• **Data in this exercise**:
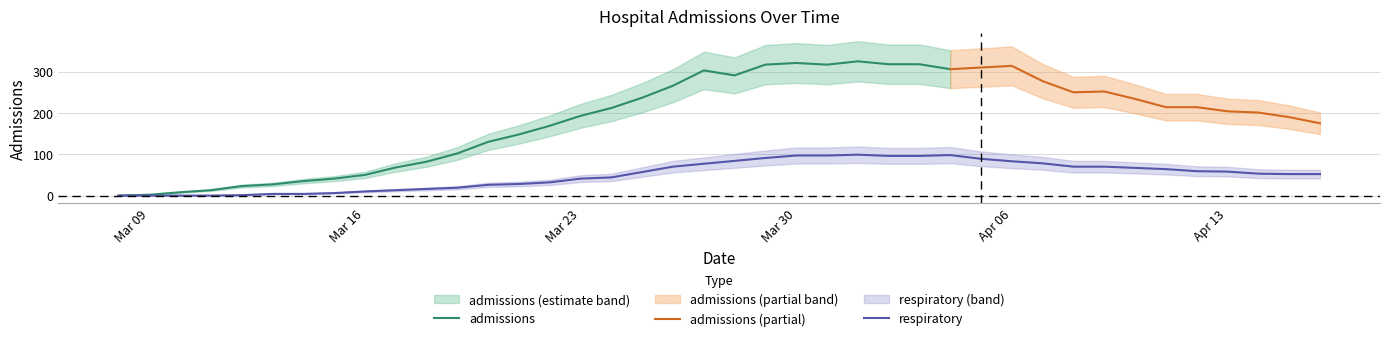

The respiratory series shows 97 at Mar 30. True or false?

True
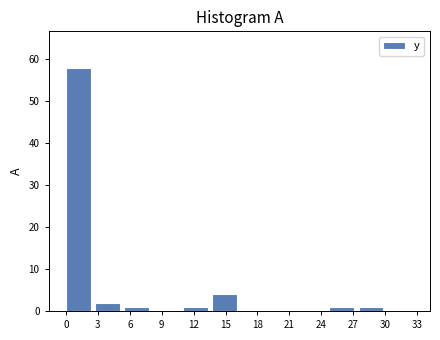

Reading left to right, list every bar in this chart as the range it spans on the x-axis followed by its height. Neither the bar edges nor the heights are printed on the chart, so give them approximately, as read against the axes.

0.00 to 2.75: 58
2.75 to 5.50: 2
5.50 to 8.25: 1
8.25 to 11.00: 0
11.00 to 13.75: 1
13.75 to 16.50: 4
16.50 to 19.25: 0
19.25 to 22.00: 0
22.00 to 24.75: 0
24.75 to 27.50: 1
27.50 to 30.25: 1
30.25 to 33.00: 0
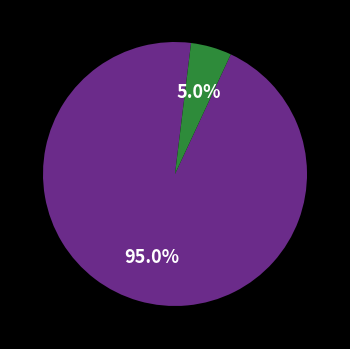

Is there any slice that represents more than half of the pie?

Yes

• **To-do item**:
Reproduce word for word the lines of the entries starting at the line that contains "0.00 to 2.75: 58" and ending at the final line of the entries. Leave the pictures out of your answer.

• **Response to the task**:
0.00 to 2.75: 58
2.75 to 5.50: 2
5.50 to 8.25: 1
8.25 to 11.00: 0
11.00 to 13.75: 1
13.75 to 16.50: 4
16.50 to 19.25: 0
19.25 to 22.00: 0
22.00 to 24.75: 0
24.75 to 27.50: 1
27.50 to 30.25: 1
30.25 to 33.00: 0

Is there any slice that represents more than half of the pie?

Yes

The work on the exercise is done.